SHARM EL-SHEIKH: Saudi Arabia plans to expand an initiative to green up mosques across the Kingdom as part of its ambitious climate and environmental initiatives, said a senior government official.
“For this initiative, we plan to have 100 mosques in five steps,” Hamoud Alotaibi, the chief financial officer of the Greening of Mosques Initiative, told Arab News.
“The first step is 20 mosques followed by another 20 until we finish and finalize the 100 mosques,” he said. “Though we have plans for another 100 or 200, it is not yet announced,” he added.

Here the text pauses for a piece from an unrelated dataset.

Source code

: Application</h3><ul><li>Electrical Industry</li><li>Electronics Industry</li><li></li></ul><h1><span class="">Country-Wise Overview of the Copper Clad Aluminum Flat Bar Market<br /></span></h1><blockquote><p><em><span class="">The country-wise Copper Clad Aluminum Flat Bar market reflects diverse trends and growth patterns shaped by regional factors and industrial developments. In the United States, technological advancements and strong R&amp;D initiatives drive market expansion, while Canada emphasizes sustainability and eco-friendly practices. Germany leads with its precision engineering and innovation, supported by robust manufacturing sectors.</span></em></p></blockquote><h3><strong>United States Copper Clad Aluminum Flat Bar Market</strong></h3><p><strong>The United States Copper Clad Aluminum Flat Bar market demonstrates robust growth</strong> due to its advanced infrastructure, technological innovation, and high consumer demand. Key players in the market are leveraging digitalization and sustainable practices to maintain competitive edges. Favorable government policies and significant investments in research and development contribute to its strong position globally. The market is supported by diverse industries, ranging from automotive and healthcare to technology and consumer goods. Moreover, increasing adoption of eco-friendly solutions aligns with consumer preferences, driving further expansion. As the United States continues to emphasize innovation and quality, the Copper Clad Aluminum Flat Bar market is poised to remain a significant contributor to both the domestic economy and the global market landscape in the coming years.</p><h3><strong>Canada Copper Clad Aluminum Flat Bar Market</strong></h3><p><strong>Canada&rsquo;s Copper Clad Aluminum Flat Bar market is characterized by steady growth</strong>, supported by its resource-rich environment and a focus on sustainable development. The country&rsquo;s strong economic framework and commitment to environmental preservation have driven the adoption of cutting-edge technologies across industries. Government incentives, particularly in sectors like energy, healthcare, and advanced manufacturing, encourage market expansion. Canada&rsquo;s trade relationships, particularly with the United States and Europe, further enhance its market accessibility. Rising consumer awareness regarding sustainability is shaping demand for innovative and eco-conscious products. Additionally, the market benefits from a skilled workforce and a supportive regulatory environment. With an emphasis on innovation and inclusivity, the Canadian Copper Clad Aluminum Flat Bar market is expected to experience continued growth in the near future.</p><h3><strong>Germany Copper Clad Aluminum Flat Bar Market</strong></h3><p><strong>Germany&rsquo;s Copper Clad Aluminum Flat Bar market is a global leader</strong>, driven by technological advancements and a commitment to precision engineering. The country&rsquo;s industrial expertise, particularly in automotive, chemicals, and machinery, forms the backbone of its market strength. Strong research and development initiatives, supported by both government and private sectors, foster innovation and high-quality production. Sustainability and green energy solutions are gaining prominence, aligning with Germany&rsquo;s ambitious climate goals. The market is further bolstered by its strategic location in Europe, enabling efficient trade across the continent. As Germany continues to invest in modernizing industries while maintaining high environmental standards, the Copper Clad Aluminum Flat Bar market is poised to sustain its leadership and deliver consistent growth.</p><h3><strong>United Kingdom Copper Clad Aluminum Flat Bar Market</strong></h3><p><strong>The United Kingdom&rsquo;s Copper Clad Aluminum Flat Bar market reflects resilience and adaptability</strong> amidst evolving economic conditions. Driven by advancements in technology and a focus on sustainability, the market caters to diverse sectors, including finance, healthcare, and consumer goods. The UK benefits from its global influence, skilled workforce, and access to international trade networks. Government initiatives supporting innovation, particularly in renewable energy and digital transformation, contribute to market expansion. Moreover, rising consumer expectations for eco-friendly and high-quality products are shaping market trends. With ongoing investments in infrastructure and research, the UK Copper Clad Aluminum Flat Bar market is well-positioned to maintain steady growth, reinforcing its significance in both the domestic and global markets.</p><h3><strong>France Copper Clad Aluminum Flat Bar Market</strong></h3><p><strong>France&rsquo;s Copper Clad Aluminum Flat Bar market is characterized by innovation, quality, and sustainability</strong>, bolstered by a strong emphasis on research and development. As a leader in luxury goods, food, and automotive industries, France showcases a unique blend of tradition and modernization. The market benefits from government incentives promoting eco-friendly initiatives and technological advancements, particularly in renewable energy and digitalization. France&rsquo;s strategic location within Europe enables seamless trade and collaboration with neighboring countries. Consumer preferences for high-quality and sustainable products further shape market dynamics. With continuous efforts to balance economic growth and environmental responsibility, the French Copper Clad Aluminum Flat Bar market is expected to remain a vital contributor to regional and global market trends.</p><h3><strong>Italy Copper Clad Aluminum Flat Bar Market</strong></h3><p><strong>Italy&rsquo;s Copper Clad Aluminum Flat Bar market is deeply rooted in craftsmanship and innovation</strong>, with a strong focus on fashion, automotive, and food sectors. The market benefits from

The project is integral to the Saudi Green Initiative and was launched last year by Crown Prince Mohammed bin Salman.
It falls under the “raise vegetation cover and reduce land degradation” pillar, one of the four SGI pillars on display at the UN Climate Change Conference, also known as COP27.
The project is also part of the nonprofit vegetation cover foundation “Morooj” and the General Authority for Awqaf, under the board chairmanship of the minister of environment, water and agriculture.
It aims to take advantage of neglected gray water from ablutions, specifically in mosques, as it constitutes nearly 65 percent of all water used throughout the Kingdom.
“Sixty-five percent of all used water in mosques is gray water. Taking this advantage, we are building and designing gray water treatment plants to plant more than 300 trees around the mosque,” said Alotaibi.
He added that they are also introducing playgrounds for children and landscaping to enhance the quality of life and raise the vegetation cover.
The project aims to turn the mosque areas into family-friendly spaces with promenades, while each mosque will contain a greywater treatment plant that will be used to irrigate the planted trees.